Improve embeddings saving strategy

[SebieF]

96 introduced cached saving of embeddings to the hard disk during embeddings calculation to improve available RAM. At the moment, saving to disk is fixed after as a constant after 100 embeddings have been calculated. This creates some overhead and might even fail for very long sequences in the first batches. Ideally, the point when to save would be set dynamically based on available RAM and sequence lengths.

[SebieF]

Some input from Claude Sonnet 3.5 on the topic:

Your approach of saving intermediate results to disk is a good way to manage memory usage when dealing with large datasets or long sequences.

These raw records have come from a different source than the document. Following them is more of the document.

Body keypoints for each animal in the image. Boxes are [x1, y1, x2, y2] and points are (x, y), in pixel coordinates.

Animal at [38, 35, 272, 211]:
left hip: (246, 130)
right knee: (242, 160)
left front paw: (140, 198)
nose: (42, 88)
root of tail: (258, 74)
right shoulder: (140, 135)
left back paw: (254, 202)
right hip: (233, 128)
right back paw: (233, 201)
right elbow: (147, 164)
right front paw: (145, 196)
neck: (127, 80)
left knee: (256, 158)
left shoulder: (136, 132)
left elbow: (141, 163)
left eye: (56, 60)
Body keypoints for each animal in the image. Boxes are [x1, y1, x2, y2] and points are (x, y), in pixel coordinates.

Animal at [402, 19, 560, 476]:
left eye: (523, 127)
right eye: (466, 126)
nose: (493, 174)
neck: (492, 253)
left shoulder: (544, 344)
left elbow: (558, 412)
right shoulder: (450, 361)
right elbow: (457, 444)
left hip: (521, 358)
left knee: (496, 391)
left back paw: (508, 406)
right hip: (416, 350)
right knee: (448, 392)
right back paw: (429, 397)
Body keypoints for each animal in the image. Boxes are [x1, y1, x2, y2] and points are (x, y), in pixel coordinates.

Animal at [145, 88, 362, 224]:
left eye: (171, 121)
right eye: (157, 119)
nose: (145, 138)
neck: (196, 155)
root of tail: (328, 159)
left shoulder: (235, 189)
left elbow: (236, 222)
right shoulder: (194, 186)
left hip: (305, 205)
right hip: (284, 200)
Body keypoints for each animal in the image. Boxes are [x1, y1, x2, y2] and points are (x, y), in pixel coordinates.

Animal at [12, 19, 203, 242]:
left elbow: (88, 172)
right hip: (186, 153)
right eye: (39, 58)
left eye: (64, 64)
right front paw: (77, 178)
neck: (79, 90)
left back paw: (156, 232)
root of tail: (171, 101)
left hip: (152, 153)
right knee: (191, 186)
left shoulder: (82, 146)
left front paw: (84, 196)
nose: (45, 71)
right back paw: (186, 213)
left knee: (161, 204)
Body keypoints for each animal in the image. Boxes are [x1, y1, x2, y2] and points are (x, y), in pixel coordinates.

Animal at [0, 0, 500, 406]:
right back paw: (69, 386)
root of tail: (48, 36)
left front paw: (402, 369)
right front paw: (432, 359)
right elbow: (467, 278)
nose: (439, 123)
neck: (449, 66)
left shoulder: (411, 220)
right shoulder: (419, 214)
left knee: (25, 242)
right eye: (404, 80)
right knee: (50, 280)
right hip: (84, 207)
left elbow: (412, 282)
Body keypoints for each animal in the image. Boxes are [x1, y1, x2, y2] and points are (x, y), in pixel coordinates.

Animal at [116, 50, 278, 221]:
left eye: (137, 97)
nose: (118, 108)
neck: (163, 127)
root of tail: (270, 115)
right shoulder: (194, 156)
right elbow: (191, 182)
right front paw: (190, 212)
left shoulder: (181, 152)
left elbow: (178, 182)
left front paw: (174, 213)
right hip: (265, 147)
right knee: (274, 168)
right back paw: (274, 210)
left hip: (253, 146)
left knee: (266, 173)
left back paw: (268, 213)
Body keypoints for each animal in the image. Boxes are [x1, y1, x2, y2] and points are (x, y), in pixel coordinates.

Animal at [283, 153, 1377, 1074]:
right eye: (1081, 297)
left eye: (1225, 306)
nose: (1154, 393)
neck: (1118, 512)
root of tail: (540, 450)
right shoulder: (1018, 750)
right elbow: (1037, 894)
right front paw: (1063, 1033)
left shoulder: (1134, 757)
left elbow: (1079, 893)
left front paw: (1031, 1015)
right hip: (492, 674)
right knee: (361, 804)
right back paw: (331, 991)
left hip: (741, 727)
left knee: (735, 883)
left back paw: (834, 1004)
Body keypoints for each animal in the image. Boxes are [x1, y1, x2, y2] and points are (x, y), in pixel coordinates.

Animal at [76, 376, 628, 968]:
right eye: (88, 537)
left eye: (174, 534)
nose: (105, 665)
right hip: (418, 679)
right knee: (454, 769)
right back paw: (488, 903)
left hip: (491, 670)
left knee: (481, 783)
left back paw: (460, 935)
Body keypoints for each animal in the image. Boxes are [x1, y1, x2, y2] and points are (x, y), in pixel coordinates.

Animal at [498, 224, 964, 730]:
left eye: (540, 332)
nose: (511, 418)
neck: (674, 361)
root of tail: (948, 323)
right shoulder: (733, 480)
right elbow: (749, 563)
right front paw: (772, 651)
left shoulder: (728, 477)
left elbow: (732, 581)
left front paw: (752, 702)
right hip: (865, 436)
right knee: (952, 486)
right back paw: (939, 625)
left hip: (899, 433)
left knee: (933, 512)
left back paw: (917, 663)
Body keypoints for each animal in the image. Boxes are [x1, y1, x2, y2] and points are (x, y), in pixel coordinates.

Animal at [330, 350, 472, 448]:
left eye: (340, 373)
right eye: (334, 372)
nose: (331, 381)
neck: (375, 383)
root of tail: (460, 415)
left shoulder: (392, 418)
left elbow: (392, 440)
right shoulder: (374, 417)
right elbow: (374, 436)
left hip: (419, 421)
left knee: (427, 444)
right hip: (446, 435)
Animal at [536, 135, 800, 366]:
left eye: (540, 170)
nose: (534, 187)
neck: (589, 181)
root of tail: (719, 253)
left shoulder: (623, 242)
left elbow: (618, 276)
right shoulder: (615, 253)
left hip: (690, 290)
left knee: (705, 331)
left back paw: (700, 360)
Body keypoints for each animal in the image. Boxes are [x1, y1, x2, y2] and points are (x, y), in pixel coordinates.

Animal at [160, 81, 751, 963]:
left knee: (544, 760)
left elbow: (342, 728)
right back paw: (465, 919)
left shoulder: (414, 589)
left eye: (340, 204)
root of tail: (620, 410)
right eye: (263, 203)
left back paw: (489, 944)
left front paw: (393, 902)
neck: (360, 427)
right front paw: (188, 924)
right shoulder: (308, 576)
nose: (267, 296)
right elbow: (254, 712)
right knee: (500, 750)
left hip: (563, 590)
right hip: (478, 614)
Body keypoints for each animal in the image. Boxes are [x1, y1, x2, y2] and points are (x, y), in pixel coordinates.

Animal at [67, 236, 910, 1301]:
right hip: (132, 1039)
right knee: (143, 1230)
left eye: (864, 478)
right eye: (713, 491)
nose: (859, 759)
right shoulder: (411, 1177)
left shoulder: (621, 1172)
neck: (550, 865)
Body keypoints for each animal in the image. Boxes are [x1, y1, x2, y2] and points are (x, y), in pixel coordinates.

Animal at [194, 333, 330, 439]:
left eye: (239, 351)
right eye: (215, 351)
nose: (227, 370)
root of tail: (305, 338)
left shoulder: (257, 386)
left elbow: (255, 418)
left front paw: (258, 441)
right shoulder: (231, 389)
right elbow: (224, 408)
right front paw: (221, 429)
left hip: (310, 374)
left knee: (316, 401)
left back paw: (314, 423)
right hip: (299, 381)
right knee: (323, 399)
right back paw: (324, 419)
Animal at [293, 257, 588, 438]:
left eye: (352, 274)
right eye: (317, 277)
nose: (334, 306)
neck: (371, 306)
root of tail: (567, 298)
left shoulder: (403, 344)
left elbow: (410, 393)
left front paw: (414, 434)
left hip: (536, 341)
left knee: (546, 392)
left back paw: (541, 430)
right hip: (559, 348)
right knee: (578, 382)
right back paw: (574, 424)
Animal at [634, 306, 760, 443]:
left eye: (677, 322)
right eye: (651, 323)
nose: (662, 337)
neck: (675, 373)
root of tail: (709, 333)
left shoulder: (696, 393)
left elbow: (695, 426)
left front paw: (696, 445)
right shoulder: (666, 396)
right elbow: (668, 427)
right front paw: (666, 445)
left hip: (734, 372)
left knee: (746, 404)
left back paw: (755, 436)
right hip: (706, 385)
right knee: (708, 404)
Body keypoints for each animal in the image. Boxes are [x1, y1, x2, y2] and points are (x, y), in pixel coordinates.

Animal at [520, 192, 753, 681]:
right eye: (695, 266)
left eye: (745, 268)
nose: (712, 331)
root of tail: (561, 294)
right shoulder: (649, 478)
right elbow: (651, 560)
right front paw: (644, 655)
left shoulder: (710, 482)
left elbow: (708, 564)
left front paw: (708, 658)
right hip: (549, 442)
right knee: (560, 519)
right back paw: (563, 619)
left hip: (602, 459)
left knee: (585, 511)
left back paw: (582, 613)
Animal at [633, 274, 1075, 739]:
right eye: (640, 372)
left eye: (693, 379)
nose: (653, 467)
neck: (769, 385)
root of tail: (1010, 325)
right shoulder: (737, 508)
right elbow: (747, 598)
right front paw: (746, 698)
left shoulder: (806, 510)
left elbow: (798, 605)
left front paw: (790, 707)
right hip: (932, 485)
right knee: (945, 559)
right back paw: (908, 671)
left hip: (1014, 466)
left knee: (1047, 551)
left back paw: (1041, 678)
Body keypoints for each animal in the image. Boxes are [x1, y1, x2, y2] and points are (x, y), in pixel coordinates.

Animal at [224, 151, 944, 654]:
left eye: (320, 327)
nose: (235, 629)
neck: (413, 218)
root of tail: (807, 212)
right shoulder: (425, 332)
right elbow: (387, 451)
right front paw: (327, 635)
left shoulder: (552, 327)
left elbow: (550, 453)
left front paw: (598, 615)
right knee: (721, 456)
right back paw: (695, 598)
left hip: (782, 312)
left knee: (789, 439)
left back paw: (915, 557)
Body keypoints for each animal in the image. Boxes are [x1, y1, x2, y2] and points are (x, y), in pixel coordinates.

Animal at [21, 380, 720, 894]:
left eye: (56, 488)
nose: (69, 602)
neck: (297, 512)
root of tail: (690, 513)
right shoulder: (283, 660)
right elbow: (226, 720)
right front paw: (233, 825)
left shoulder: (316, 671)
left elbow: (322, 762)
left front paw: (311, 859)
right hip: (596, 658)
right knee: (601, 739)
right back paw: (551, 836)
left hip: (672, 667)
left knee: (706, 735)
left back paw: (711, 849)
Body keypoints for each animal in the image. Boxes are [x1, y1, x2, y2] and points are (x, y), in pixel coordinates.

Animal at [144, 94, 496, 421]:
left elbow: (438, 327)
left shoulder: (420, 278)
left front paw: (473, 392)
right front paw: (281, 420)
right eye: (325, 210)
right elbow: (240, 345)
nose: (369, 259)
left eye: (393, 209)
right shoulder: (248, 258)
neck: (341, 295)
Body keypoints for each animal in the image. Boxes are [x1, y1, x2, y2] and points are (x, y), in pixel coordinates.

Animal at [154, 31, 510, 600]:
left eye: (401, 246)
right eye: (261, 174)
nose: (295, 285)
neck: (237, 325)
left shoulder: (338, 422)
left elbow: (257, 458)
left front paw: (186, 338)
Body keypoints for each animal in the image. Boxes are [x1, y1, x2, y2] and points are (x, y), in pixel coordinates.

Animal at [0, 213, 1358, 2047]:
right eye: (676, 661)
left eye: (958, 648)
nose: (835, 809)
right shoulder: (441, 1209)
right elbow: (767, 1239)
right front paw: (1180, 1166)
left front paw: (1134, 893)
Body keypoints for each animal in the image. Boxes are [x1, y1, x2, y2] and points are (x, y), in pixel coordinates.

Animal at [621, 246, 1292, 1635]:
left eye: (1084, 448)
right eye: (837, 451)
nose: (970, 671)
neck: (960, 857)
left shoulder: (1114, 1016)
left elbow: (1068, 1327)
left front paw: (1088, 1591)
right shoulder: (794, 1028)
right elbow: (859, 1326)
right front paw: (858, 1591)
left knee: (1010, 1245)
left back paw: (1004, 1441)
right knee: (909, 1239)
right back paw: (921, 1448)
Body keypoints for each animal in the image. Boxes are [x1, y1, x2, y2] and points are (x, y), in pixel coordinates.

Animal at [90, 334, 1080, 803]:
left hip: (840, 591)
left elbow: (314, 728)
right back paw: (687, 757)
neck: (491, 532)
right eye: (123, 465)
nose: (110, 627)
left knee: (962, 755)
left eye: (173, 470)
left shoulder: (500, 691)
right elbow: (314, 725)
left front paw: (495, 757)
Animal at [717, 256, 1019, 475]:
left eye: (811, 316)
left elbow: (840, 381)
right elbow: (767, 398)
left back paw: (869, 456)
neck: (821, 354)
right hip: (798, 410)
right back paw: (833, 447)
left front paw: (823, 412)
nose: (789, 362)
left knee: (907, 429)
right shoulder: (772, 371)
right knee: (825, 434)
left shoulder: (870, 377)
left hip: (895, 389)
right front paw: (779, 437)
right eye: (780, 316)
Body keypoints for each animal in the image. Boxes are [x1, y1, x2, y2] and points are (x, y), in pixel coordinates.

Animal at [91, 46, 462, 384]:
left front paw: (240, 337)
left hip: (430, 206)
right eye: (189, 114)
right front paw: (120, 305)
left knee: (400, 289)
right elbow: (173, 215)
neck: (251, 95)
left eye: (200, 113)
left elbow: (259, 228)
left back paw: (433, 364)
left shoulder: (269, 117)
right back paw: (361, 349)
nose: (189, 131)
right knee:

As for dynamically setting the SAVE_AFTER value, it's a reasonable idea, but the optimal approach depends on various factors. Here are a few considerations and a possible heuristic:

Memory usage: The primary goal is to prevent running out of memory. A dynamic SAVE_AFTER value could be based on monitoring the current memory usage.

Disk I/O overhead: While saving might not add significant overhead, frequent small writes could potentially impact performance, especially on slower storage systems.

Sequence length variability: If your sequences vary greatly in length, a fixed SAVE_AFTER value might not be optimal.

Here's a possible heuristic approach:

import psutil
import sys

class EmbeddingService:
    def __init__(self, embedder: EmbedderInterface = None, use_half_precision: bool = False,
                 max_memory_usage: float = 0.8, initial_save_after: int = 50):
        self._embedder = embedder
        self._use_half_precision = use_half_precision
        self._max_memory_usage = max_memory_usage
        self._initial_save_after = initial_save_after

    def compute_embeddings(self, sequence_file: str, output_dir: Path, protocol: Protocol,
                           force_output_dir: Optional[bool] = False,
                           force_recomputing: Optional[bool] = False) -> str:
        # ... (previous code)

        embeddings = {}
        idx: int = 0
        last_save_id: int = 0
        save_after: int = self._initial_save_after

        for embedding in tqdm(self._embedder.embed_many(protein_sequences.values()),
                              total=len(protein_sequences.values())):
            embeddings[sequence_ids[idx]] = embedding
            idx += 1

            if len(embeddings) >= save_after or self._should_save(embeddings):
                embeddings = self._reduce_embeddings(embeddings, self._embedder)
                last_save_id = self._save_embeddings(save_id=last_save_id, embeddings=embeddings,
                                                     embeddings_file_path=embeddings_file_path)

                save_after = self._adjust_save_after(save_after, len(embeddings))

                del embeddings
                embeddings = {}

        # ... (rest of the method)

    def _should_save(self, embeddings: Dict[str, ndarray]) -> bool:
        current_memory_usage = psutil.virtual_memory().percent / 100
        return current_memory_usage > self._max_memory_usage

    def _adjust_save_after(self, current_save_after: int, last_batch_size: int) -> int:
        current_memory_usage = psutil.virtual_memory().percent / 100
        if current_memory_usage < self._max_memory_usage * 0.8:
            return min(current_save_after * 2, 1000)  # Increase, but cap at 1000
        elif current_memory_usage > self._max_memory_usage * 0.9:
            return max(current_save_after // 2, 10)  # Decrease, but keep at least 10
        return current_save_after

This approach does the following:

It introduces a _max_memory_usage parameter (default 80%) to determine when to trigger a save based on memory usage.

The _should_save method checks if the current memory usage exceeds the specified threshold.

The _adjust_save_after method dynamically adjusts the save_after value based on the current memory usage:
    If memory usage is comfortably low, it increases save_after.
    If memory usage is getting close to the threshold, it decreases save_after.
    It also sets minimum and maximum values for save_after to prevent extreme values.

In the main loop, it checks both the save_after count and the _should_save condition.

This approach provides a balance between a fixed interval and dynamic adjustment based on memory usage. It starts with your initial value and then adjusts based on the observed memory usage.

Remember to install the psutil library (pip install psutil) if you decide to use this approach.

Keep in mind that this is just one possible heuristic, and you may need to fine-tune it based on your specific use case and the characteristics of your data and system.